**Stored items:**
------------------------------------------------------------------------

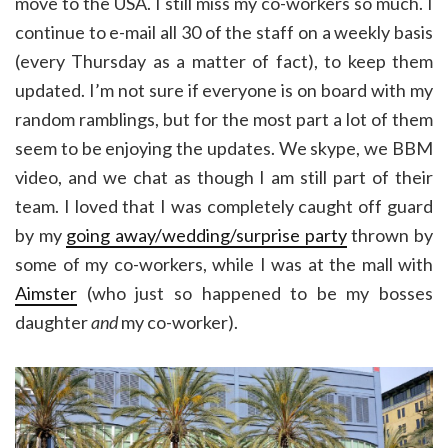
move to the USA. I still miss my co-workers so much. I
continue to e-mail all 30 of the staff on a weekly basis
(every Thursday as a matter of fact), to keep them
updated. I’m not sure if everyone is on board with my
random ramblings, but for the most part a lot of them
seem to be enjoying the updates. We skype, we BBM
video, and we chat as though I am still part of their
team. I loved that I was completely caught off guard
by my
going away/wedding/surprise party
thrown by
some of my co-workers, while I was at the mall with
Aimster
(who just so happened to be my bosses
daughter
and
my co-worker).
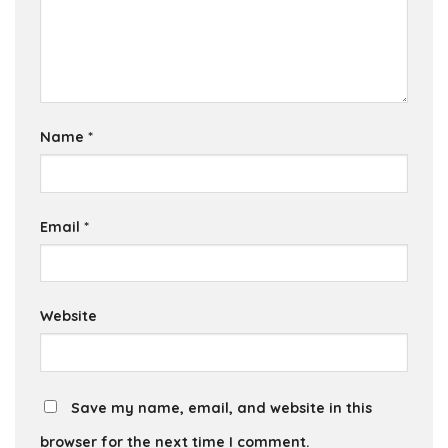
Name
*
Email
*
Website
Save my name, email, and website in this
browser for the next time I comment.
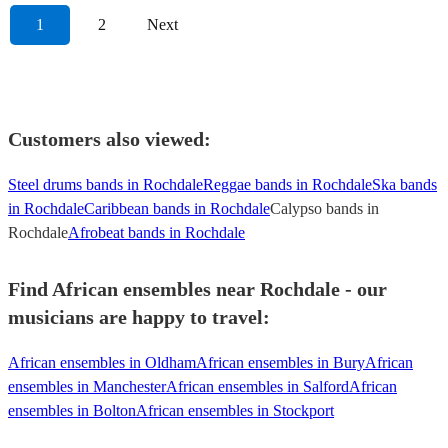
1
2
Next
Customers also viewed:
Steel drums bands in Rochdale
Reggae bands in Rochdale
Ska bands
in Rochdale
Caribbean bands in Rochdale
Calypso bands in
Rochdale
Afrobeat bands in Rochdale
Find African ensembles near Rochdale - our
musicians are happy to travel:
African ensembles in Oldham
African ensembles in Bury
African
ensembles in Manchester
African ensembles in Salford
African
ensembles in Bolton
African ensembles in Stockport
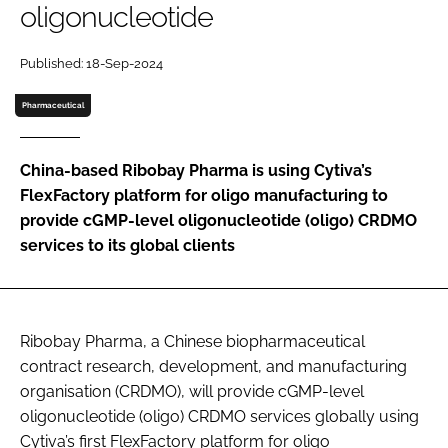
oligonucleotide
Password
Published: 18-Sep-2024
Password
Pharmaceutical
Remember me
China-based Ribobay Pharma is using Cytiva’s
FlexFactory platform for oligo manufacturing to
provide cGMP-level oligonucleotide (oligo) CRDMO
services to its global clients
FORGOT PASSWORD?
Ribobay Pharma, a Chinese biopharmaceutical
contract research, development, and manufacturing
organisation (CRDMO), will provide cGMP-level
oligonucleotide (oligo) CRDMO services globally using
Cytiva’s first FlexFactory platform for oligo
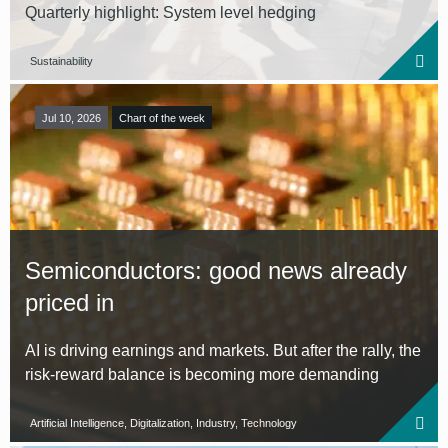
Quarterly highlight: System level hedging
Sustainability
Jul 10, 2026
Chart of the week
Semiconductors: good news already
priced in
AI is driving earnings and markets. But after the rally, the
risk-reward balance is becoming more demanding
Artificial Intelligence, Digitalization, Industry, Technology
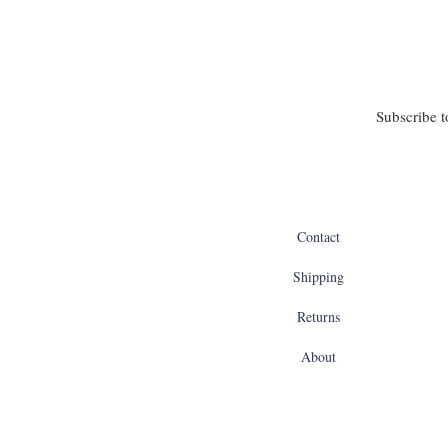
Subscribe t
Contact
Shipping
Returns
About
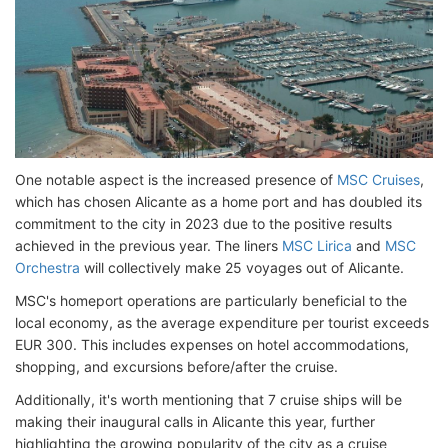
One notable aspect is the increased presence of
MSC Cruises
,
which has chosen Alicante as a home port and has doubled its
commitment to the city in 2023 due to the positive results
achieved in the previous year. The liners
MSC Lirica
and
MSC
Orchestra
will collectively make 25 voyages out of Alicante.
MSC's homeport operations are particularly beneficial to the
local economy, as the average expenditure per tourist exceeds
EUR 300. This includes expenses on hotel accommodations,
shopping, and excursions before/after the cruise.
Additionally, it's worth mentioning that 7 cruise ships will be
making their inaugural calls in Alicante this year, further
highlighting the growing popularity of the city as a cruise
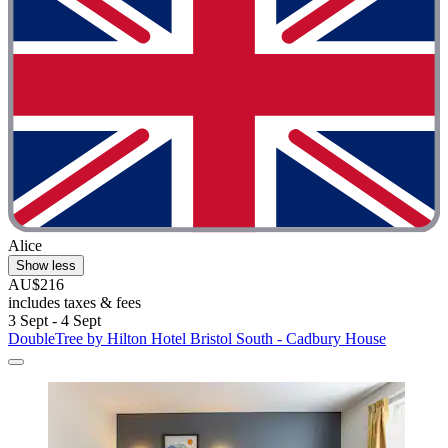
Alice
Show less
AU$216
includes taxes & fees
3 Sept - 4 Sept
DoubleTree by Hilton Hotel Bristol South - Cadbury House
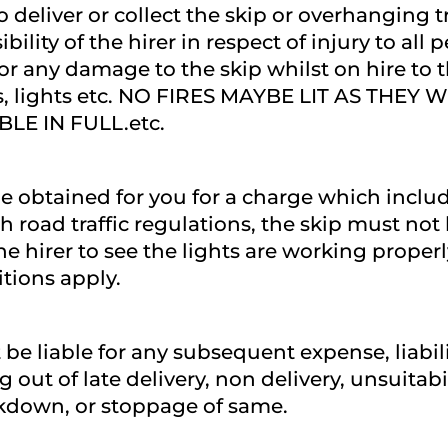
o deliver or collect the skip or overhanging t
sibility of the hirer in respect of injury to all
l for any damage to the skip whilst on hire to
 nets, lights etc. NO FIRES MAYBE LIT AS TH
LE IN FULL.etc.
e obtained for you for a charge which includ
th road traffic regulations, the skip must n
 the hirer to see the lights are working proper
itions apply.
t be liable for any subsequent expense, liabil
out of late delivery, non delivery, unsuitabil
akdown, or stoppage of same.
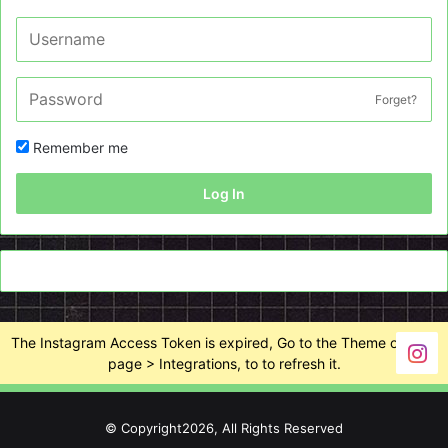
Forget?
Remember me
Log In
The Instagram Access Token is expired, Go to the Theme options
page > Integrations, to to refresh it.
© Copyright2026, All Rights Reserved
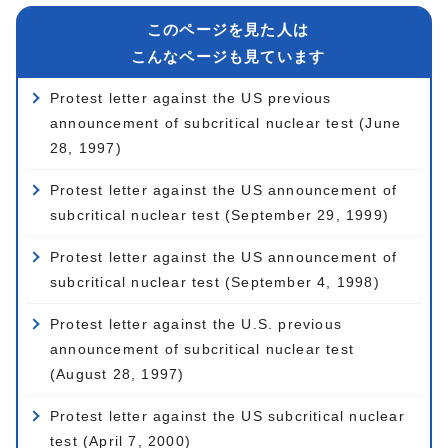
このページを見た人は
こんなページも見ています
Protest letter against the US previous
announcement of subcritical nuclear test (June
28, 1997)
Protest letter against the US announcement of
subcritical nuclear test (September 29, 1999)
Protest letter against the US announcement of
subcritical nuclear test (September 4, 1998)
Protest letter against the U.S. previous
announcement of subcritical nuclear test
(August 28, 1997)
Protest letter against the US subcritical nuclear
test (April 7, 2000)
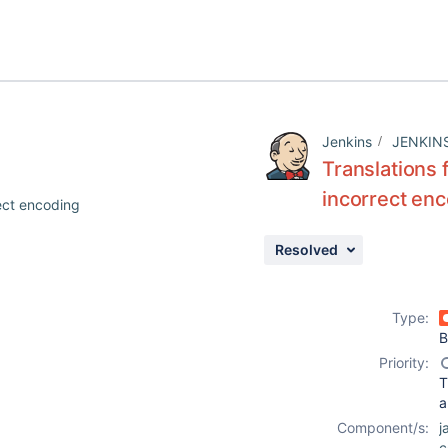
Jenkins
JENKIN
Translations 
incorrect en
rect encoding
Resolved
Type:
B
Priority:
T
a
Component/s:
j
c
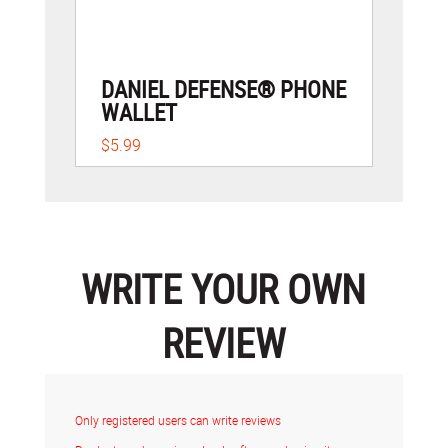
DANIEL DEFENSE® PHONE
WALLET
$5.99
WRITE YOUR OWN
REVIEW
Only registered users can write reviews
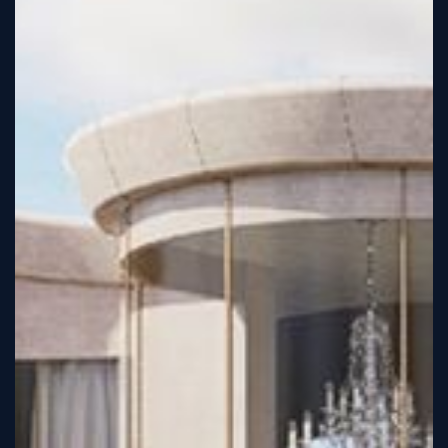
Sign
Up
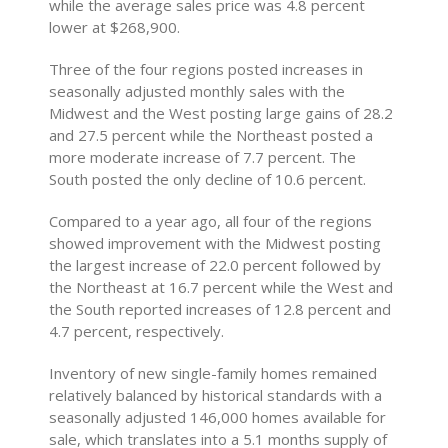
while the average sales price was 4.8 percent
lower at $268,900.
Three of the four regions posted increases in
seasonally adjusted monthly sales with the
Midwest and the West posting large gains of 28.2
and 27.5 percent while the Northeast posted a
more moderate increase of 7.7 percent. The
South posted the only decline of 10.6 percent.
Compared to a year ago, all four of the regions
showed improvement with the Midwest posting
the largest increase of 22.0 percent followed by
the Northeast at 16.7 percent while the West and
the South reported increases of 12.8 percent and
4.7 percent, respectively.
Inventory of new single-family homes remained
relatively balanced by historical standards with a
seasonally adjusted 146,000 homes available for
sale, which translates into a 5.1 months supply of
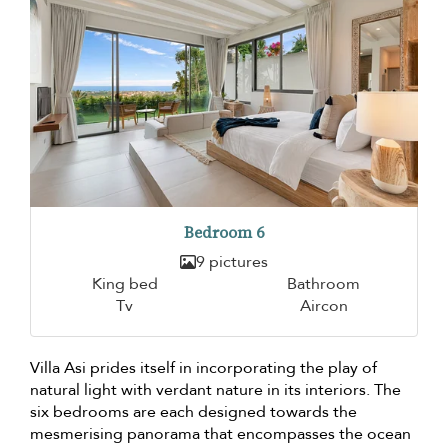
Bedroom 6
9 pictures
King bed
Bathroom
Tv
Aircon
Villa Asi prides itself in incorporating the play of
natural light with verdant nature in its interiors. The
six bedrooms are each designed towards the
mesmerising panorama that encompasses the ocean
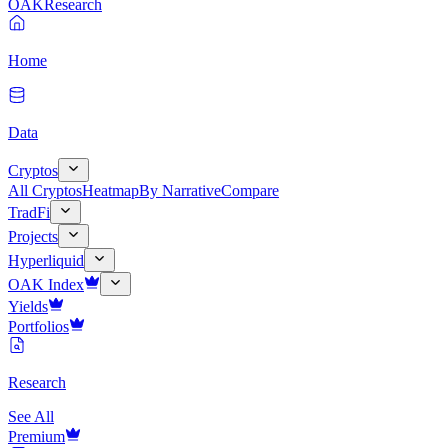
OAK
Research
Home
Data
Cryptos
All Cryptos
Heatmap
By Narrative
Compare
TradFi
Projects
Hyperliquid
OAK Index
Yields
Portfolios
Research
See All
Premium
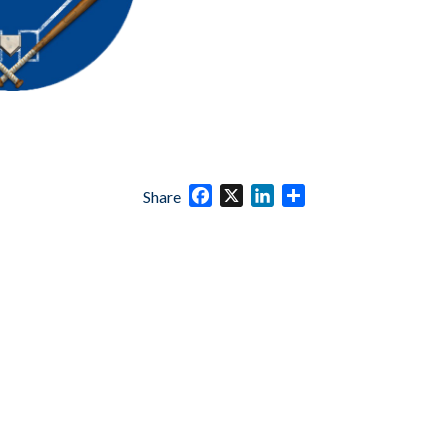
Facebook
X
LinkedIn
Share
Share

------------------------------------------------------------------------

**Prompt:** Write the data out again exactly, but without its images.

**Solution to this problem:**
move to the USA. I still miss my co-workers so much. I
continue to e-mail all 30 of the staff on a weekly basis
(every Thursday as a matter of fact), to keep them
updated. I’m not sure if everyone is on board with my
random ramblings, but for the most part a lot of them
seem to be enjoying the updates. We skype, we BBM
video, and we chat as though I am still part of their
team. I loved that I was completely caught off guard
by my
going away/wedding/surprise party
thrown by
some of my co-workers, while I was at the mall with
Aimster
(who just so happened to be my bosses
daughter
and
my co-worker).
Name
*
Email
*
Website
Save my name, email, and website in this
browser for the next time I comment.
1
2
Next
Customers also viewed:
Steel drums bands in Rochdale
Reggae bands in Rochdale
Ska bands
in Rochdale
Caribbean bands in Rochdale
Calypso bands in
Rochdale
Afrobeat bands in Rochdale
Find African ensembles near Rochdale - our
musicians are happy to travel:
African ensembles in Oldham
African ensembles in Bury
African
ensembles in Manchester
African ensembles in Salford
African
ensembles in Bolton
African ensembles in Stockport
oligonucleotide
Password
Published: 18-Sep-2024
Password
Pharmaceutical
Remember me
China-based Ribobay Pharma is using Cytiva’s
FlexFactory platform for oligo manufacturing to
provide cGMP-level oligonucleotide (oligo) CRDMO
services to its global clients
FORGOT PASSWORD?
Ribobay Pharma, a Chinese biopharmaceutical
contract research, development, and manufacturing
organisation (CRDMO), will provide cGMP-level
oligonucleotide (oligo) CRDMO services globally using
Cytiva’s first FlexFactory platform for oligo
Quarterly highlight: System level hedging
Sustainability
Jul 10, 2026
Chart of the week
Semiconductors: good news already
priced in
AI is driving earnings and markets. But after the rally, the
risk-reward balance is becoming more demanding
Artificial Intelligence, Digitalization, Industry, Technology
Subscribe t
Contact
Shipping
Returns
About
One notable aspect is the increased presence of
MSC Cruises
,
which has chosen Alicante as a home port and has doubled its
commitment to the city in 2023 due to the positive results
achieved in the previous year. The liners
MSC Lirica
and
MSC
Orchestra
will collectively make 25 voyages out of Alicante.
MSC's homeport operations are particularly beneficial to the
local economy, as the average expenditure per tourist exceeds
EUR 300. This includes expenses on hotel accommodations,
shopping, and excursions before/after the cruise.
Additionally, it's worth mentioning that 7 cruise ships will be
making their inaugural calls in Alicante this year, further
highlighting the growing popularity of the city as a cruise
Alice
Show less
AU$216
includes taxes & fees
3 Sept - 4 Sept
DoubleTree by Hilton Hotel Bristol South - Cadbury House
o deliver or collect the skip or overhanging t
sibility of the hirer in respect of injury to all
l for any damage to the skip whilst on hire to
 nets, lights etc. NO FIRES MAYBE LIT AS TH
LE IN FULL.etc.
e obtained for you for a charge which includ
th road traffic regulations, the skip must n
 the hirer to see the lights are working proper
itions apply.
t be liable for any subsequent expense, liabil
out of late delivery, non delivery, unsuitabil
akdown, or stoppage of same.
Forget?
Remember me
Log In
The Instagram Access Token is expired, Go to the Theme options
page > Integrations, to to refresh it.
© Copyright2026, All Rights Reserved
このページを見た人は
こんなページも見ています
Protest letter against the US previous
announcement of subcritical nuclear test (June
28, 1997)
Protest letter against the US announcement of
subcritical nuclear test (September 29, 1999)
Protest letter against the US announcement of
subcritical nuclear test (September 4, 1998)
Protest letter against the U.S. previous
announcement of subcritical nuclear test
(August 28, 1997)
Protest letter against the US subcritical nuclear
test (April 7, 2000)
Jenkins
JENKIN
Translations 
incorrect en
rect encoding
Resolved
Type:
B
Priority:
T
a
Component/s:
j
c
DANIEL DEFENSE® PHONE
WALLET
$5.99
WRITE YOUR OWN
REVIEW
Only registered users can write reviews
Sign
Up
while the average sales price was 4.8 percent
lower at $268,900.
Three of the four regions posted increases in
seasonally adjusted monthly sales with the
Midwest and the West posting large gains of 28.2
and 27.5 percent while the Northeast posted a
more moderate increase of 7.7 percent. The
South posted the only decline of 10.6 percent.
Compared to a year ago, all four of the regions
showed improvement with the Midwest posting
the largest increase of 22.0 percent followed by
the Northeast at 16.7 percent while the West and
the South reported increases of 12.8 percent and
4.7 percent, respectively.
Inventory of new single-family homes remained
relatively balanced by historical standards with a
seasonally adjusted 146,000 homes available for
sale, which translates into a 5.1 months supply of
Bedroom 6
9 pictures
King bed
Bathroom
Tv
Aircon
Villa Asi prides itself in incorporating the play of
natural light with verdant nature in its interiors. The
six bedrooms are each designed towards the
mesmerising panorama that encompasses the ocean
OAK
Research
Home
Data
Cryptos
All Cryptos
Heatmap
By Narrative
Compare
TradFi
Projects
Hyperliquid
OAK Index
Yields
Portfolios
Research
See All
Premium
Facebook
X
LinkedIn
Share
Share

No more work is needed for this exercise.